You'll still have to be careful, though, that the distinction between them doesn't become the basis for establishing context, otherwise you run into the same problem. E.g., if they are used at the beginning of a conversation, and the meaning of the rest of the conversation depends on which word is used, then you can completely misunderstand the conversation if you mishear a single syllable at the beginning. Not good, considering most real-life conversations involve less important filler at the beginning so that the listener has time to "tune in" before the fine distinctions come.

> > you just need to be creative about how exactly you represent the > > taxonomic structure. My advice is, a simple mapping from taxonomic > > structure to syllables is impractical. > > I haven't given up yet on the idea that one can construct a rational > mapping of vocabulary.

A rational mapping does not require a direct mapping from taxonomy to syllable.

> "Be creative" is advise to be heuristic,

No, it's an advice to search for alternative ways of mapping taxonomy to lexical structure than the per-syllable approach, which suffers from many flaws.

> and without a context to draw samples from I can't really tell > heuristically whether a vocabulary word should be one way or another. > Since I cannot follow your advice, I was trying to deduce a system > that would make more sense and give me some footing from which to be > creative. You can't make a painting with finished, dried paint, I > agree, but you also can't make a painting with all the paint mixed > together.

Try studying natural language and observe how it works, and think about why it's the way it is. Don't be too quick to write off a certain feature as a flaw; many perceived flaws in natlangs are actually only superficial. For example, ambiguity is largely perceived as a bad thing, but if one would only consider why it got there in the first place, one would gain the insight into the fact that the brain can deal with it via contexts.
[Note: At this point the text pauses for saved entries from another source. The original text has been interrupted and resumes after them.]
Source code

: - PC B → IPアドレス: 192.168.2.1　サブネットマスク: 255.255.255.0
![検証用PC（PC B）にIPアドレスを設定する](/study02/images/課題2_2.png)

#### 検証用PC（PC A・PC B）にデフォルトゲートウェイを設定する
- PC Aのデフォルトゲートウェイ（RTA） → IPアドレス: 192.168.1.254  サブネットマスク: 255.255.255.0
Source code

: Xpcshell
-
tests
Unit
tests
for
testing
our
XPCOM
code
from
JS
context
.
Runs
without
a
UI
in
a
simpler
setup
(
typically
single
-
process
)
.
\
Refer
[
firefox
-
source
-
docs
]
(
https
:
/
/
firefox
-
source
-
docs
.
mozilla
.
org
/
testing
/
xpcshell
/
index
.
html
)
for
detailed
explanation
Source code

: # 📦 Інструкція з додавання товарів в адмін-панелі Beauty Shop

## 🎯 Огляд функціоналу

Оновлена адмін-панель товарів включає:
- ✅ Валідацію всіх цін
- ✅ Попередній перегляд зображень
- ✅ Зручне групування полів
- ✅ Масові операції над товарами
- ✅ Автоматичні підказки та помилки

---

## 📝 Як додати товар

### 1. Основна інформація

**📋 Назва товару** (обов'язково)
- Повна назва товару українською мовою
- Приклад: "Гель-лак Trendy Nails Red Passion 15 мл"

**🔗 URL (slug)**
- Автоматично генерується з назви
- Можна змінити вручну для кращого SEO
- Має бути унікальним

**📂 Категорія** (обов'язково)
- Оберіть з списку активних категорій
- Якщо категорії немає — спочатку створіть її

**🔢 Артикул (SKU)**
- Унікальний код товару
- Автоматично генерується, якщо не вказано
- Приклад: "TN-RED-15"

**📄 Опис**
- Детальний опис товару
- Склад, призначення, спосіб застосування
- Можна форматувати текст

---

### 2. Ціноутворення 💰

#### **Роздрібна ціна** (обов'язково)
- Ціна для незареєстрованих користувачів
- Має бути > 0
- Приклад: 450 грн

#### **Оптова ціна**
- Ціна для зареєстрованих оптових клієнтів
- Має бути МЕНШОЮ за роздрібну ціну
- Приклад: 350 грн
Or take the example of redundancy: one may think it's useless and one should optimize it away, but if you examine natlangs carefully, you'll discover that they have a very good balance between being overly redundant and therefore cumbersome, and being so austere that a little background noise would make it completely incomprehensible. Or the fact that the most frequent words are the most irregular; and why our brains have no problem with it (after we first master the language, of course). Irregular words tend to be more memorable once you've learned them, for the simple reason that being inherently a pattern matcher, our brain works best at telling the difference when the difference is overt (such as an unexpected verb form in an irregular verb, or a different word where a more regular one would be expected). Per-syllable differences are too minute and can easily become confusing, unless accompanied by other differences that indicates the same change in semantics (redundancy), in which case it can serve to reinforce the difference. Of course, the language cannot be completely irregular, since then it would be impractical to learn (and doing so also makes irregularity regular, thus defeating the overtness). So you have to draw the line between "frequent" and "infrequent", or "regular" and "irregular" somewhere---and natlangs do this quite well, for the simple reason that thousands or millions of people have explored the possibilities (consciously or not), and have settled on the best ones that meets their needs. Take, for example, irregular verbs and regular verbs in your Standard Average European language---they are mostly quite well distributed in terms of which verbs are used more often. Not perfect, mind you, but a very good balance nevertheless---this is where a constructed language could improve on. T -- Those who have not appreciated the beauty of language are not qualified to bemoan its flaws.